About 47 Kailash Mansarovar pilgrims were not allowed entry between June 19 and 23 in Sikkim, but those taking the other route in Uttarakhand are still being allowed to enter the region.

The Chinese side has also asked India to "respect the border treaty" and "respect the territorial sovereignty of China, carry out the immediate withdrawal of border border officials and thoroughly investigate the matter, to maintain peace and tranquility in the Sikkim section of the Sino-Indian border."

Nathu La
Nathu La closed after border skirmishReuters

China also explained that India has no right to interfere in what it does within its territory.

Meanwhile, the Global Times has said that China has always welcomed pilgrims into their territory and it is India that is creating trouble for these pilgrims by increasing the army presence at the border. China also explained that the pilgrims were in fact denied entry not because of the skirmish, but because of bad weather in the region.
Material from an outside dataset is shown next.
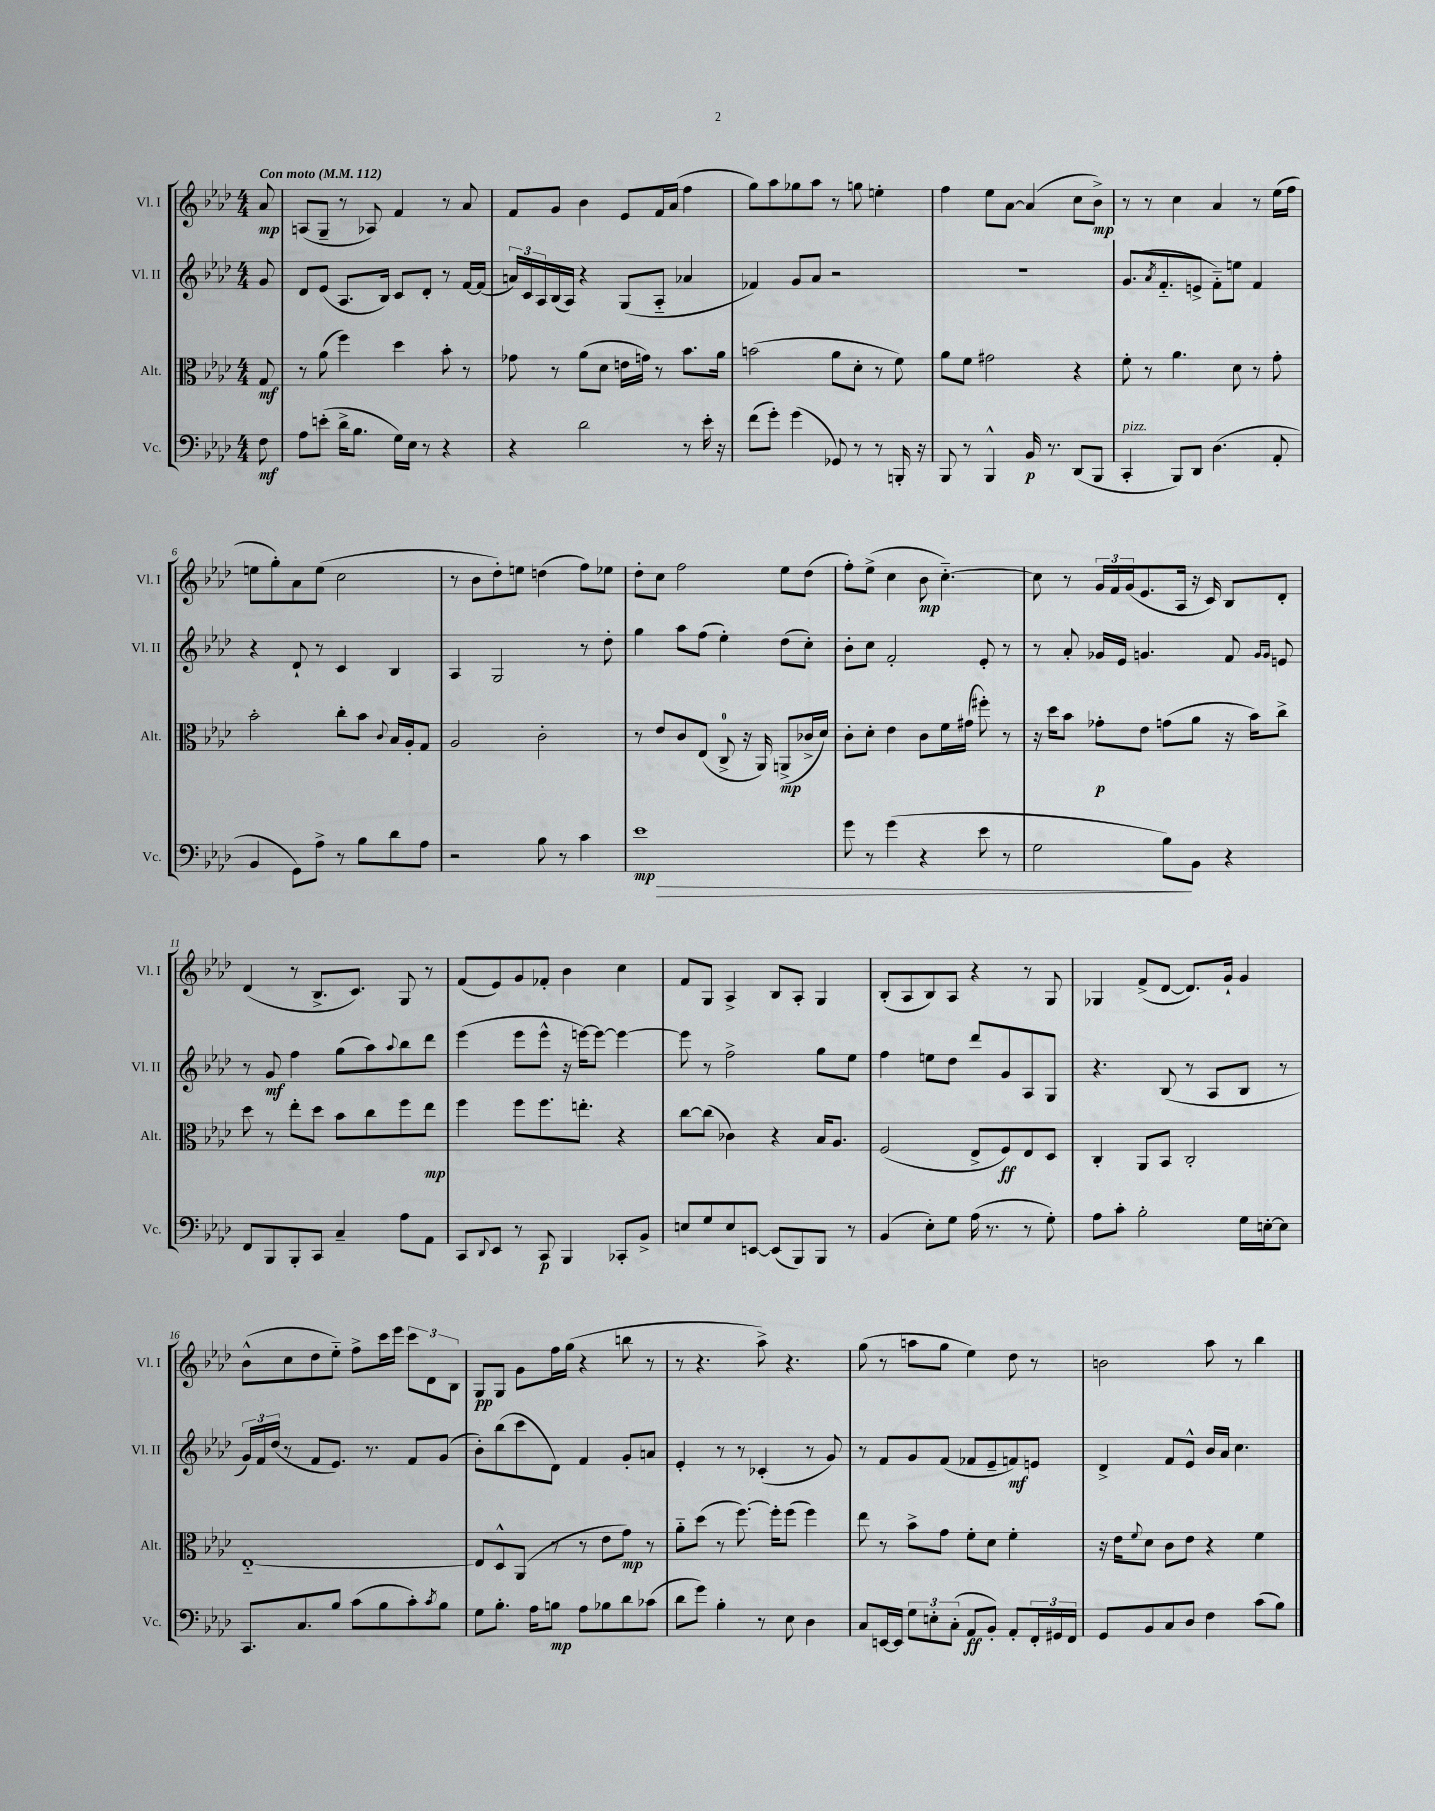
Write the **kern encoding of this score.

"China has always constructed and added routes for pilgrims. The bad weather would be the main reason for the refusal of entry of the 47 pilgrims," Zhao Gancheng, director of the Center for Asia-Pacific Studies of the Shanghai Institutes for International Studies, told the Global Times.

"Despite China's efforts for improving passes for pilgrims, India has added difficulties for pilgrims to guard against China," Zhu Weiqun, chairman of the Ethnic and Religious Committee of the Chinese People's Political Consultative Conference, added.